On the political side, he is interested in the development of constitutionalism, democratic theory and the use of moral psychology and theories of character in political philosophy, particularly in non-ideal circumstances. On the ethical side, Reid has worked most on ancient theories of love, sex and friendship.
Most recently, Reid was a postdoctoral research associate at University of Maryland, College Park. He earned his doctorate at University of Arizona and grew up in Auckland, New Zealand.
He will begin teaching in spring 2020.
Bethany Sparks, Cinema
Award-winning sound editor and recordist Bethany Sparks joins the School of Cinema faculty after 13 years at University of Southern California’s School of Cinematic Arts.

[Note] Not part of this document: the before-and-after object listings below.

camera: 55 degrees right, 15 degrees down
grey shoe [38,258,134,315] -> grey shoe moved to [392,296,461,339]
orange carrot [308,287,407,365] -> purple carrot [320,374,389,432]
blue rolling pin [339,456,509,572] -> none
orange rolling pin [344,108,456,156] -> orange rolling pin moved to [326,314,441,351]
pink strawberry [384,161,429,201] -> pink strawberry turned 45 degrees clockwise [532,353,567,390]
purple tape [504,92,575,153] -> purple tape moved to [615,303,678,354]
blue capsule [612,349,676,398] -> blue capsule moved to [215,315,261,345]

A seasoned sound designer for independent short films and interactive projects, Sparks received her Master of Fine Arts from USC in 2008. She is particularly drawn to abstract and experimental films as well as projects related to science and the environment. In 2015 she won the Best Sound award at the Hollywood Film Festival for the short film HOME.
Sparks has also served as a National Park Ranger around the country, interpreting the natural environment for families.

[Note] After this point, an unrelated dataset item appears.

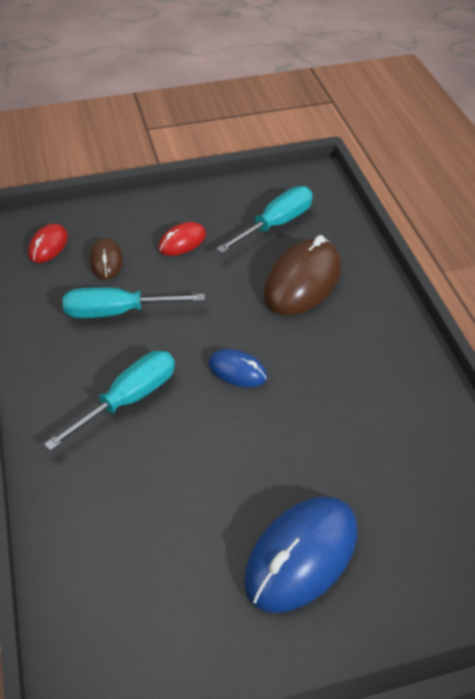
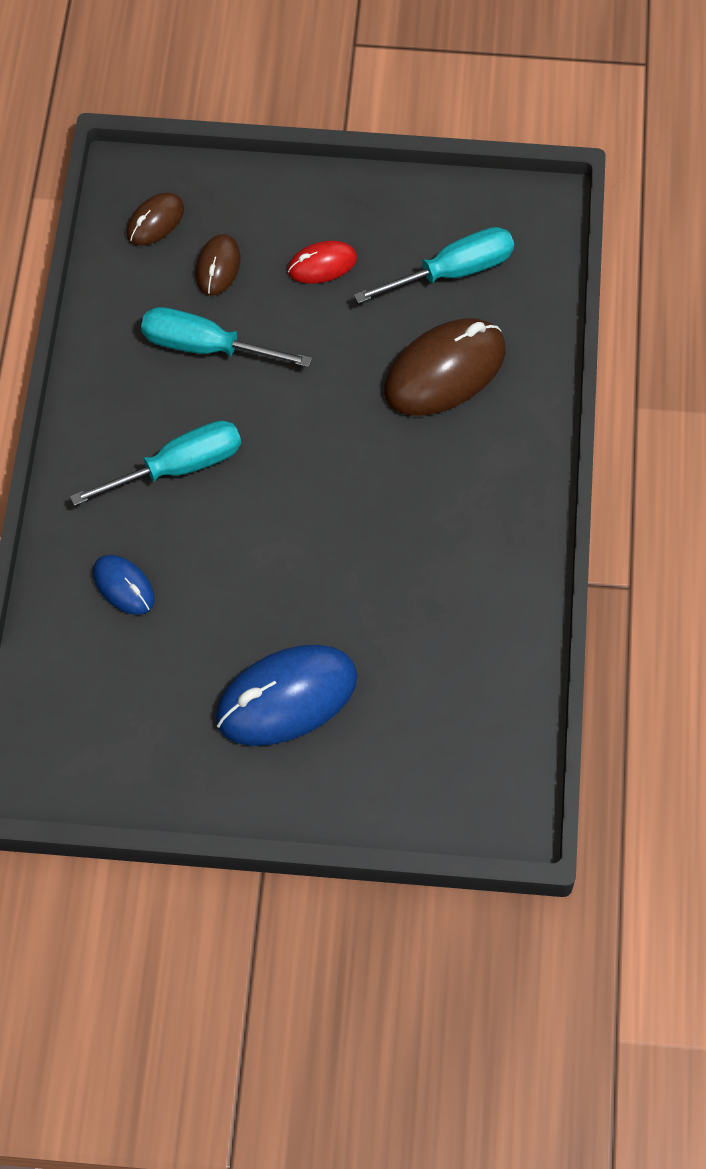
camera: 20 degrees right, 15 degrees up
red mouse [28,224,68,263] -> brown mouse [127,192,184,246]
blue mouse [208,349,267,387] -> blue mouse moved to [93,555,155,615]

Whitney Taylor, Political Science
Whitney Taylor studies law and courts, state-society relations and social policy. Her book project examines the emergence and institutionalization of social constitutionalism in Colombia and South Africa.
Her research focuses on the intersection of rights, law and contentious politics, particularly in the contexts of Colombia and South Africa. She has contributed articles to The Washington Post and Huffington Post.
Taylor received her doctorate from Cornell University this year.
Saskia van Kampen, Design
Saskia van Kampen is a graphic designer, researcher and artist who explores techniques of disrupting social and design conventions. She also studies design pedagogy, community building and placemaking.
van Kampen recently received a $25,000 grant from the Social Sciences and Humanities Research Council of Canada to explore reinventing public spaces in Toronto for the benefit of the people.
van Kampen taught at OCAD University in Toronto from 2006 to 2019. She earned her Master of Design from York University in Toronto. She has served as vice president of education for the Association of Registered Graphic Designers of Ontario.